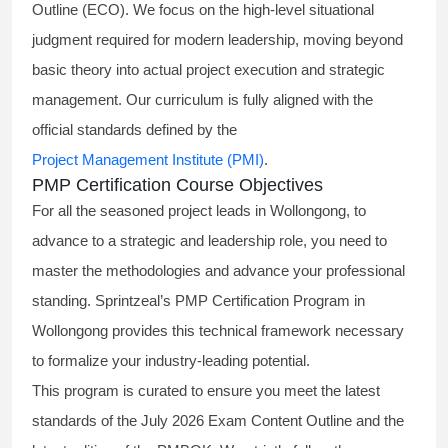
Outline (ECO). We focus on the high-level situational
judgment required for modern leadership, moving beyond
basic theory into actual project execution and strategic
management. Our curriculum is fully aligned with the
official standards defined by the
Project Management Institute (PMI)
.
PMP Certification Course Objectives
For all the seasoned project leads in Wollongong, to
advance to a strategic and leadership role, you need to
master the methodologies and advance your professional
standing. Sprintzeal’s PMP Certification Program in
Wollongong provides this technical framework necessary
to formalize your industry-leading potential.
This program is curated to ensure you meet the latest
standards of the
July 2026 Exam Content Outline
and the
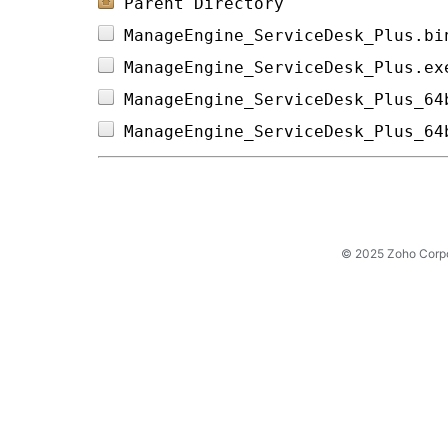
Parent Directory
ManageEngine_ServiceDesk_Plus.bi
ManageEngine_ServiceDesk_Plus.ex
ManageEngine_ServiceDesk_Plus_64
ManageEngine_ServiceDesk_Plus_64
© 2025 Zoho Corpora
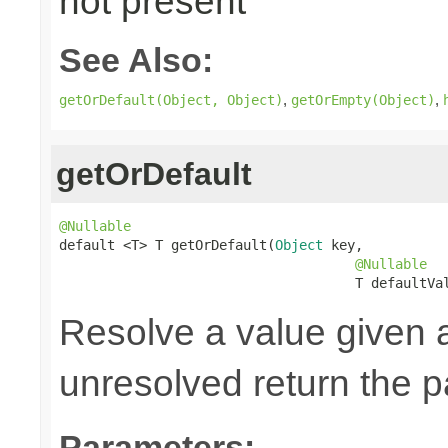
not present
See Also:
,
,
getOrDefault(Object, Object)
getOrEmpty(Object)
getOrDefault
@Nullable

default <T> T getOrDefault(
Object
 key,

@Nullable
                                     T defaultVa
Resolve a value given 
unresolved return the p
Parameters:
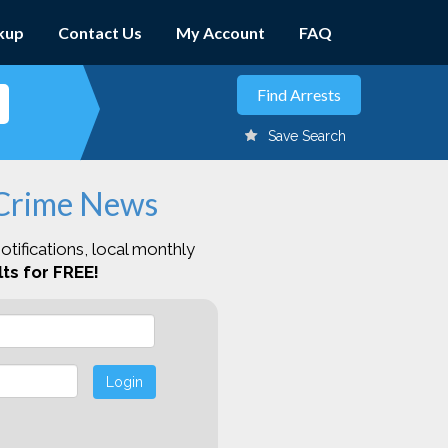
kup
Contact Us
My Account
FAQ
Save Search
 Crime News
otifications, local monthly
ts for FREE!
Login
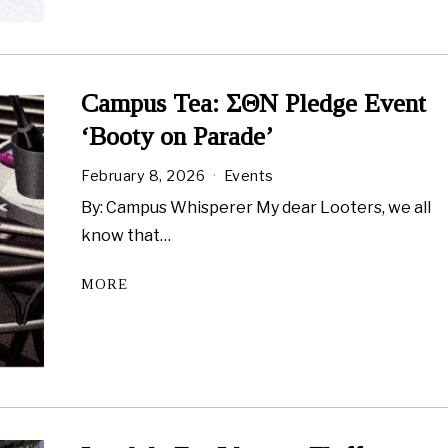
Campus Tea: ΣΘN Pledge Event
‘Booty on Parade’
February 8, 2026
Events
By: Campus Whisperer My dear Looters, we all
know that…
MORE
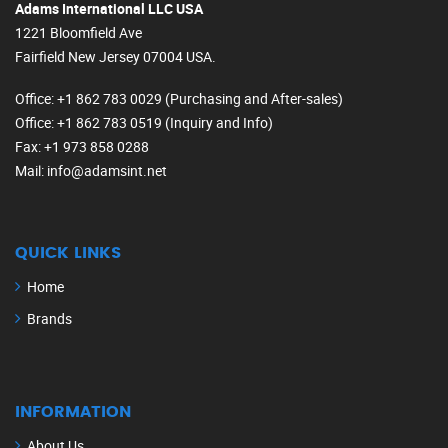
Adams International LLC USA
1221 Bloomfield Ave
Fairfield New Jersey 07004 USA.
Office
: +1 862 783 0029 (Purchasing and After-sales)
Office
: +1 862 783 0519 (Inquiry and Info)
Fax
: +1 973 858 0288
Mail
: info@adamsint.net
QUICK LINKS
Home
Brands
INFORMATION
About Us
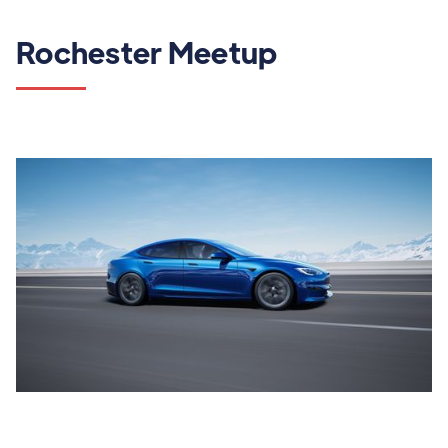
Rochester Meetup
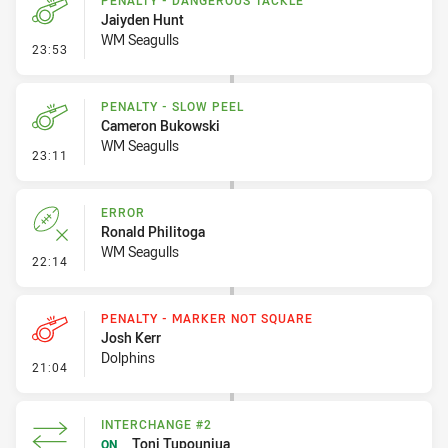
PENALTY - DANGEROUS TACKLE
Jaiyden Hunt
WM Seagulls
- Penalty - Dangerous Tackle
23:53
PENALTY - SLOW PEEL
Cameron Bukowski
WM Seagulls
- Penalty - Slow Peel
23:11
ERROR
Ronald Philitoga
WM Seagulls
- Error
22:14
PENALTY - MARKER NOT SQUARE
Josh Kerr
Dolphins
- Penalty - Marker Not Square
21:04
INTERCHANGE #2
Toni Tupouniua
ON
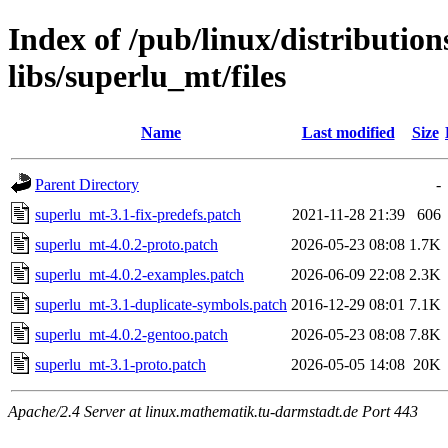
Index of /pub/linux/distribution
libs/superlu_mt/files
Name
Last modified
Size
Parent Directory
-
superlu_mt-3.1-fix-predefs.patch
2021-11-28 21:39
606
superlu_mt-4.0.2-proto.patch
2026-05-23 08:08
1.7K
superlu_mt-4.0.2-examples.patch
2026-06-09 22:08
2.3K
superlu_mt-3.1-duplicate-symbols.patch
2016-12-29 08:01
7.1K
superlu_mt-4.0.2-gentoo.patch
2026-05-23 08:08
7.8K
superlu_mt-3.1-proto.patch
2026-05-05 14:08
20K
Apache/2.4 Server at linux.mathematik.tu-darmstadt.de Port 443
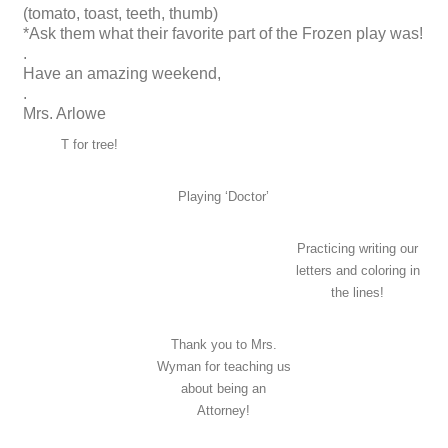
(tomato, toast, teeth, thumb)
*Ask them what their favorite part of the Frozen play was!
.
Have an amazing weekend,
.
Mrs. Arlowe
T for tree!
Playing ‘Doctor’
Practicing writing our
letters and coloring in
the lines!
Thank you to Mrs.
Wyman for teaching us
about being an
Attorney!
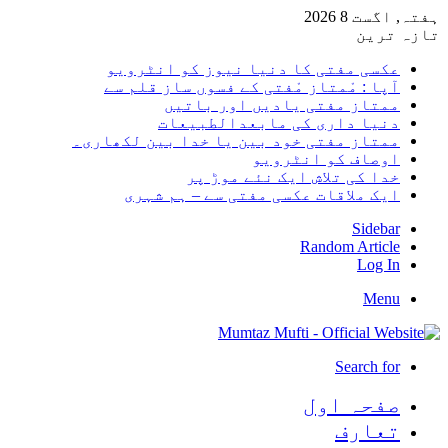
ہفتہ, 
تاز
عکسی مفتی کا دنیا نیوز کو انٹرو
آپا : مْمتاز مْفتی کے فسوں ساز قلم
ممتاز مفتی یادیں اور بات
دنیا داری کی مابعدالطبیع
ممتاز مفتی خود بین یا خدا بین لکھار
اوصاف کو انٹرو
خدا کی تلاش ایک نئے موڑ 
ایک ملاقات عکسی مفتی سے – ہم شہ
Side
Random Arti
Log
Me
Search 
صفحہ ا
تعا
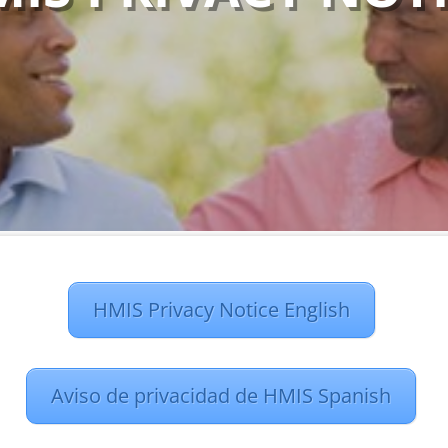
HMIS Privacy Notice English
Aviso de privacidad de HMIS Spanish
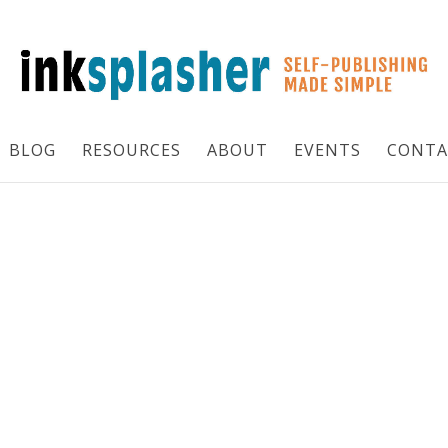
BLOG
RESOURCES
ABOUT
EVENTS
CONTA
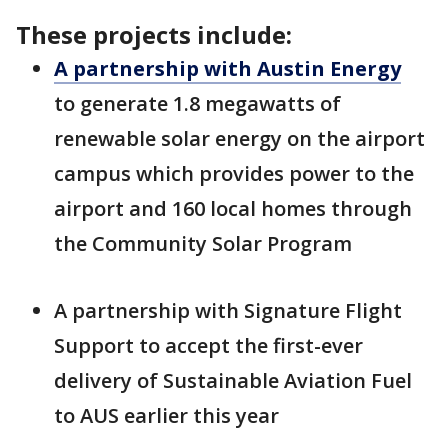
These projects include:
A partnership with Austin Energy
to generate 1.8 megawatts of
renewable solar energy on the airport
campus which provides power to the
airport and 160 local homes through
the Community Solar Program
A partnership with Signature Flight
Support to accept the first-ever
delivery of Sustainable Aviation Fuel
to AUS earlier this year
********
[Problem details] Pictures aside, reproduce all of the data exactly.

[Reply to the exercise]
Outline (ECO). We focus on the high-level situational
judgment required for modern leadership, moving beyond
basic theory into actual project execution and strategic
management. Our curriculum is fully aligned with the
official standards defined by the
Project Management Institute (PMI)
.
PMP Certification Course Objectives
For all the seasoned project leads in Wollongong, to
advance to a strategic and leadership role, you need to
master the methodologies and advance your professional
standing. Sprintzeal’s PMP Certification Program in
Wollongong provides this technical framework necessary
to formalize your industry-leading potential.
This program is curated to ensure you meet the latest
standards of the
July 2026 Exam Content Outline
and the
Parent Directory
ManageEngine_ServiceDesk_Plus.bi
ManageEngine_ServiceDesk_Plus.ex
ManageEngine_ServiceDesk_Plus_64
ManageEngine_ServiceDesk_Plus_64
© 2025 Zoho Corpora
not present
See Also:
,
,
getOrDefault(Object, Object)
getOrEmpty(Object)
getOrDefault
@Nullable

default <T> T getOrDefault(
Object
 key,

@Nullable
                                     T defaultVa
Resolve a value given 
unresolved return the p
Parameters:
kup
Contact Us
My Account
FAQ
Save Search
 Crime News
otifications, local monthly
ts for FREE!
Login
Campus Tea: ΣΘN Pledge Event
‘Booty on Parade’
February 8, 2026
Events
By: Campus Whisperer My dear Looters, we all
know that…
MORE
Adams International LLC USA
1221 Bloomfield Ave
Fairfield New Jersey 07004 USA.
Office
: +1 862 783 0029 (Purchasing and After-sales)
Office
: +1 862 783 0519 (Inquiry and Info)
Fax
: +1 973 858 0288
Mail
: info@adamsint.net
QUICK LINKS
Home
Brands
INFORMATION
About Us
Rochester Meetup
PENALTY - DANGEROUS TACKLE
Jaiyden Hunt
WM Seagulls
- Penalty - Dangerous Tackle
23:53
PENALTY - SLOW PEEL
Cameron Bukowski
WM Seagulls
- Penalty - Slow Peel
23:11
ERROR
Ronald Philitoga
WM Seagulls
- Error
22:14
PENALTY - MARKER NOT SQUARE
Josh Kerr
Dolphins
- Penalty - Marker Not Square
21:04
INTERCHANGE #2
Toni Tupouniua
ON
Index of /pub/linux/distribution
libs/superlu_mt/files
Name
Last modified
Size
Parent Directory
-
superlu_mt-3.1-fix-predefs.patch
2021-11-28 21:39
606
superlu_mt-4.0.2-proto.patch
2026-05-23 08:08
1.7K
superlu_mt-4.0.2-examples.patch
2026-06-09 22:08
2.3K
superlu_mt-3.1-duplicate-symbols.patch
2016-12-29 08:01
7.1K
superlu_mt-4.0.2-gentoo.patch
2026-05-23 08:08
7.8K
superlu_mt-3.1-proto.patch
2026-05-05 14:08
20K
Apache/2.4 Server at linux.mathematik.tu-darmstadt.de Port 443
(tomato, toast, teeth, thumb)
*Ask them what their favorite part of the Frozen play was!
.
Have an amazing weekend,
.
Mrs. Arlowe
T for tree!
Playing ‘Doctor’
Practicing writing our
letters and coloring in
the lines!
Thank you to Mrs.
Wyman for teaching us
about being an
Attorney!
ہفتہ, 
تاز
عکسی مفتی کا دنیا نیوز کو انٹرو
آپا : مْمتاز مْفتی کے فسوں ساز قلم
ممتاز مفتی یادیں اور بات
دنیا داری کی مابعدالطبیع
ممتاز مفتی خود بین یا خدا بین لکھار
اوصاف کو انٹرو
خدا کی تلاش ایک نئے موڑ 
ایک ملاقات عکسی مفتی سے – ہم شہ
Side
Random Arti
Log
Me
Search 
صفحہ ا
تعا
HMIS Privacy Notice English
Aviso de privacidad de HMIS Spanish
BLOG
RESOURCES
ABOUT
EVENTS
CONTA
These projects include:
A partnership with Austin Energy
to generate 1.8 megawatts of
renewable solar energy on the airport
campus which provides power to the
airport and 160 local homes through
the Community Solar Program
A partnership with Signature Flight
Support to accept the first-ever
delivery of Sustainable Aviation Fuel
to AUS earlier this year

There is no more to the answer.